DO PATO SELVAGEM AOS PROJETOS LIBERTADORES - adoçar a vida.
- peixotonelson
- 13 de ago. de 2022
- 3 min de leitura

Nos dias que sobram entre tantos trabalhos, um amigo convidou-me para ir ao mato caçar patos selvagens para comer. Precisávamos chegar ao lago do Jussara, Coari, AM, com a canoa nas costas. Assim fizemos. Não levei armas, mas lembrava de muita habilidade com uma espingarda de pressão. Conseguia atirar no badalo do sino de uma capela e, da proa do barco, dividir a asas de uma jacinta (libélula) parada na praia, como que separando páginas de um livro aberto. Triste lembrar, penso agora, depois de ter crescido em sensibilidade franciscana e consciência da preservação das espécies de vida. Chegamos à beira do lago do Jussara, em menos de uma hora de caminhada. Colocamos a canoa na água. O nível do lagoa era baixo, podendo ser andado com água até os ombros, mas havia muito capim ou outra vegetação aquática. Com certeza, estavam submersas algumas feras.

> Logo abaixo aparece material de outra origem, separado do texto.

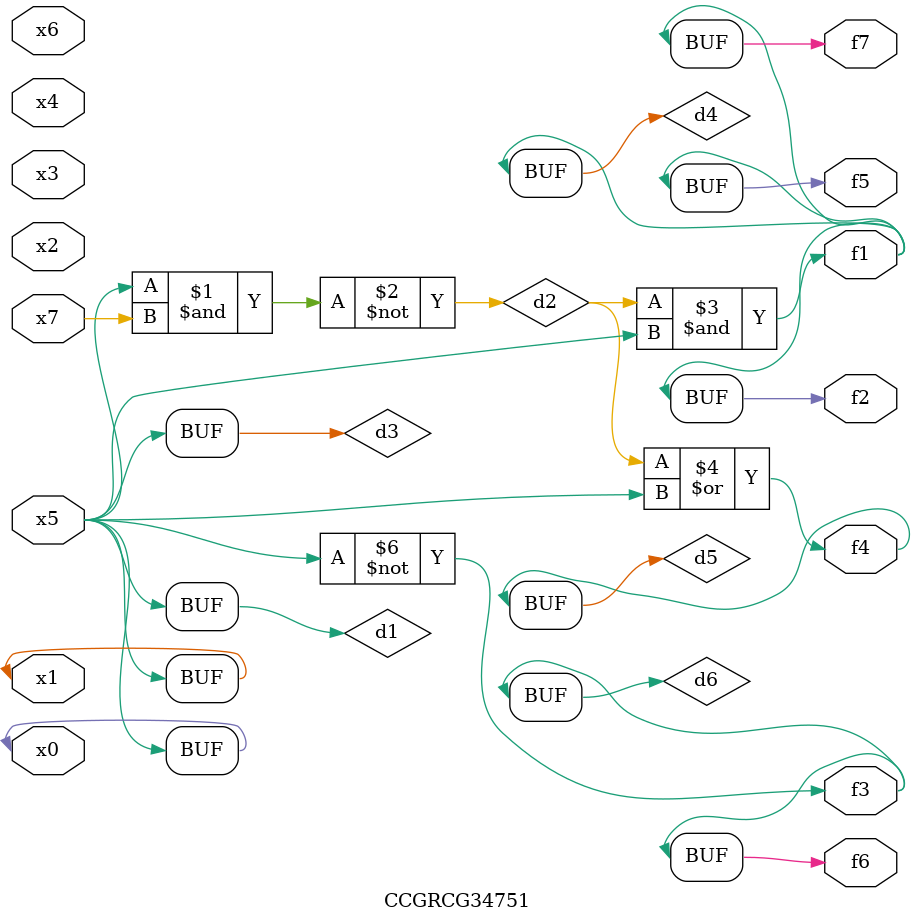
<source format=v>
module CCGRCG34751(
	input x0, x1, x2, x3, x4, x5, x6, x7,
	output f1, f2, f3, f4, f5, f6, f7
);

	wire d1, d2, d3, d4, d5, d6;

	buf (d1, x0, x5);
	nand (d2, x5, x7);
	buf (d3, x0, x1);
	and (d4, d2, d3);
	or (d5, d2, d3);
	nor (d6, d1, d3);
	assign f1 = d4;
	assign f2 = d4;
	assign f3 = d6;
	assign f4 = d5;
	assign f5 = d4;
	assign f6 = d6;
	assign f7 = d4;
endmodule

</source>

Meu amigo Ernani, que chegara do alto rio Juruá, levou-me até uma tranqueira que ficava debaixo do dormitório dos patos. Ali me posicionei com uma espingarda na mão, mas com a obrigação de ficar sem se mexer e de não fazer barulho, se quisesse abater um pato. Assim aguardaria o pousar de um deles, ao anoitecer.

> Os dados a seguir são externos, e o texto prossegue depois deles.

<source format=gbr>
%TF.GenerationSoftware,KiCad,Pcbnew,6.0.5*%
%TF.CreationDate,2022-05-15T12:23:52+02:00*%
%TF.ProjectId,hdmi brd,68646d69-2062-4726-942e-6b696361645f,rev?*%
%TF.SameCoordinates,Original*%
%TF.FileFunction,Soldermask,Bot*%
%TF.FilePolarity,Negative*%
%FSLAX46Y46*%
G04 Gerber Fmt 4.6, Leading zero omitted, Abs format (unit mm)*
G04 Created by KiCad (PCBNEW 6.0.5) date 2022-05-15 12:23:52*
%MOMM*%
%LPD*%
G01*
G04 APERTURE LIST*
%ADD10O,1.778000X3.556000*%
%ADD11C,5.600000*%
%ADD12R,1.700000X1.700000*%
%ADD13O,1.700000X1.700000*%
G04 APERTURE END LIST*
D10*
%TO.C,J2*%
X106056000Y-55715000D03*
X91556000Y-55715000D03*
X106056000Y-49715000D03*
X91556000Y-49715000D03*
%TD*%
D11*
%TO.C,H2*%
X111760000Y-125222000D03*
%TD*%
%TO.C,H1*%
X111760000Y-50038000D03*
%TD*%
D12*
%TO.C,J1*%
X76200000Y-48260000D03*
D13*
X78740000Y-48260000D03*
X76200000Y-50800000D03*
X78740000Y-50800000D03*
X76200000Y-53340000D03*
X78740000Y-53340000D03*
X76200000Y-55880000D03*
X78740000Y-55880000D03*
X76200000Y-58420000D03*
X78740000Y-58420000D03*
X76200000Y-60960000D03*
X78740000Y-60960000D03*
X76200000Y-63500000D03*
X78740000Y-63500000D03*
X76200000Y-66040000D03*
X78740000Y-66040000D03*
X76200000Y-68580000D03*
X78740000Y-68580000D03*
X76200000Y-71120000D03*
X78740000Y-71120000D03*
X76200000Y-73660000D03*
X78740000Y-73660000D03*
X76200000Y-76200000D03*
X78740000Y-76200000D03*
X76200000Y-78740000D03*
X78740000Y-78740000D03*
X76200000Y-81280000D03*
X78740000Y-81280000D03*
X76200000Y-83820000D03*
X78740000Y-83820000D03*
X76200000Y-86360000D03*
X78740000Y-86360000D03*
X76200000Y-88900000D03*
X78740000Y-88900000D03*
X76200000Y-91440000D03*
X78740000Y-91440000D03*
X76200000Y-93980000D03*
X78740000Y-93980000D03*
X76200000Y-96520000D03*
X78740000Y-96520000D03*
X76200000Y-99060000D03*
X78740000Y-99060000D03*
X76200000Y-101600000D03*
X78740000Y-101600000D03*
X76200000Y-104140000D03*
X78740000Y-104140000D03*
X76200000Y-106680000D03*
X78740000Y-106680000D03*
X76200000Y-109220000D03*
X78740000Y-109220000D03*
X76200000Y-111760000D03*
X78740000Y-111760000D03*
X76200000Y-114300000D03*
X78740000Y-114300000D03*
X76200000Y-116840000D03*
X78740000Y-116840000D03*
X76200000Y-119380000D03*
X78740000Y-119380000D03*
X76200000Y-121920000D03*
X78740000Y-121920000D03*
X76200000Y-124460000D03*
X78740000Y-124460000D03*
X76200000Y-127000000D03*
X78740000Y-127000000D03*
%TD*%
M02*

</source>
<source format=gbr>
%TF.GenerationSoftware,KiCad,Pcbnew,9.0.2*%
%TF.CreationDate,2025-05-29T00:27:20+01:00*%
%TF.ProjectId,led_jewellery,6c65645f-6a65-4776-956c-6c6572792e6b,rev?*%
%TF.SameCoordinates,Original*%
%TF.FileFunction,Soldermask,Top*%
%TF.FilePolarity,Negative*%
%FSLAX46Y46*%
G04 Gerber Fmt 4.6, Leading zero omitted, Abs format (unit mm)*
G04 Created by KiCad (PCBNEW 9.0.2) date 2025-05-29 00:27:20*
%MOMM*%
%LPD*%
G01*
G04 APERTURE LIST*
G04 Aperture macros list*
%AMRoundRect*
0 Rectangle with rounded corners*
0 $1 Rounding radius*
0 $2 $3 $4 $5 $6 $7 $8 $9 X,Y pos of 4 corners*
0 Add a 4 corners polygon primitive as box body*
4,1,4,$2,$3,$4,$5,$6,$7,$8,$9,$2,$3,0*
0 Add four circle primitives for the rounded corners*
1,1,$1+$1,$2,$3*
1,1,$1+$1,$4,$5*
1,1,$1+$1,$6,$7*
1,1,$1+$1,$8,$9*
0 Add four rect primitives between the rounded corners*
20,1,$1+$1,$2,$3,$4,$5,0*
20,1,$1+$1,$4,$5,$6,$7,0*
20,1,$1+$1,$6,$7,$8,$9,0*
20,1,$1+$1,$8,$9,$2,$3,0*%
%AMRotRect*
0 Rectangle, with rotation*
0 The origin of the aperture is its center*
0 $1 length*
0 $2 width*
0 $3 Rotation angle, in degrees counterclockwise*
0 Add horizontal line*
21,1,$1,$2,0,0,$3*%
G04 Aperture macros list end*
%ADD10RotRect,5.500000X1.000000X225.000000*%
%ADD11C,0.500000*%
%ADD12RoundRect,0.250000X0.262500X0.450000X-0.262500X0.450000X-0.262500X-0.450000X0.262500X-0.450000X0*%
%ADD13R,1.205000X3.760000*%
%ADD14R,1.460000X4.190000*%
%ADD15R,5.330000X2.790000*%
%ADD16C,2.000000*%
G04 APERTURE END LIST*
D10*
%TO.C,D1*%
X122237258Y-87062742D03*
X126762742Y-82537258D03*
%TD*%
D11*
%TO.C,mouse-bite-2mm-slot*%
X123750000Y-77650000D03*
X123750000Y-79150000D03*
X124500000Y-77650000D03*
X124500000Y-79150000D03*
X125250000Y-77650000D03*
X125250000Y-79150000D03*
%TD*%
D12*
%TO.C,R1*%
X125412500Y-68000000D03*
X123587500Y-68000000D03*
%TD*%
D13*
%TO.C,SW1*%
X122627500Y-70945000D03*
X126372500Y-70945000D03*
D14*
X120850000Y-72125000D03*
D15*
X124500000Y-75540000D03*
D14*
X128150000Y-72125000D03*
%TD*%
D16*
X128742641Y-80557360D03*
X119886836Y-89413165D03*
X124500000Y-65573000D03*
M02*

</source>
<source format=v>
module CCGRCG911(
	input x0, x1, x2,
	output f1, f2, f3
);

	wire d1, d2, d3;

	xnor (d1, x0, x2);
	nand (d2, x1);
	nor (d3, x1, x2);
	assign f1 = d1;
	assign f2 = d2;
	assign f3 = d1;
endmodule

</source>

Eu fiquei ali em estado de penitência. Os outros colegas desapareceram para fazer outras artimanhas a fim de capturar os patos quase com as mãos. De onde estava posicionado, observei um monturo de capim se movimentando com um galho sobre ele. Era exatamente o meu amigo que colocara um monte de capim sobre a cabeça, segurando a espingarda fora d'água, como que imitando a ação do vento a empurrar uma moita e um galho para que ele chegasse bem perto dos patos e capturá-los.
Enquanto isso, via-me como um eremita da floresta, paralisado sobre tocos e galhos de árvores, molestado por formigas e insetos, sem poder me mexer. Muita penitência para meu inquieto corpo e desobediência real. Preferi imaginar-me navegando naquele lago, em companhia de Jesus, retirado da comunidade para refazer as forças. Mas, naquela situação, não dava para rezar do jeito que eu achava que deveria.
A comunidade era, em grande parte, composta de nordestinos que trabalharam no Rio Juruá, Am., como "soldados" da borracha. Eram filhos dos primeiros aventureiros nordestinos que resolveram baixar até o Médio Rio Solimões, em busca de novas chances de sobrevivência, menos opressoras.
Através destes retirantes, conheci um êxodo de uma família, cujo jovem filho, habilidoso na construção naval, planejou sua fuga com mínimos detalhes. Construiu um batelão, às escondidas, prevendo a enchente do igarapé, para fugir com a família em uma noite escura, sem o patrão saber para não impedir, até que pagasse suas dívidas, nunca saldadas; provavelmente, porque era muito exploradora a relação de trabalho.
Lembro-me muito dessa comunidade que se chamava Santa Maria, uma das mais ousadas para melhorar suas condições de vida. O anúncio do Reino deveria levar a unir a fé com a vida.
Por serem nordestinos, chegados das distâncias dos rios, onde em grande parte isolados e cativos da compra de bens de extrema necessidade, tinham aprendido a fazer açúcar. Com essa experiência organizaram um pequeno projeto de fabricação de açúcar e rapadura. Adquirimos uma moenda e deixamos para trabalharem em mutirão, germinando uma cooperativa que nunca aconteceu por razões de longas distâncias entre seus interessados.
Apesar de todas as tentativas de progredir na vida, tivemos com o açúcar gramixó uma vida mais doce e fraterna, que se juntou com a fé, fazendo-os perseverantes e na esperança de dias melhores.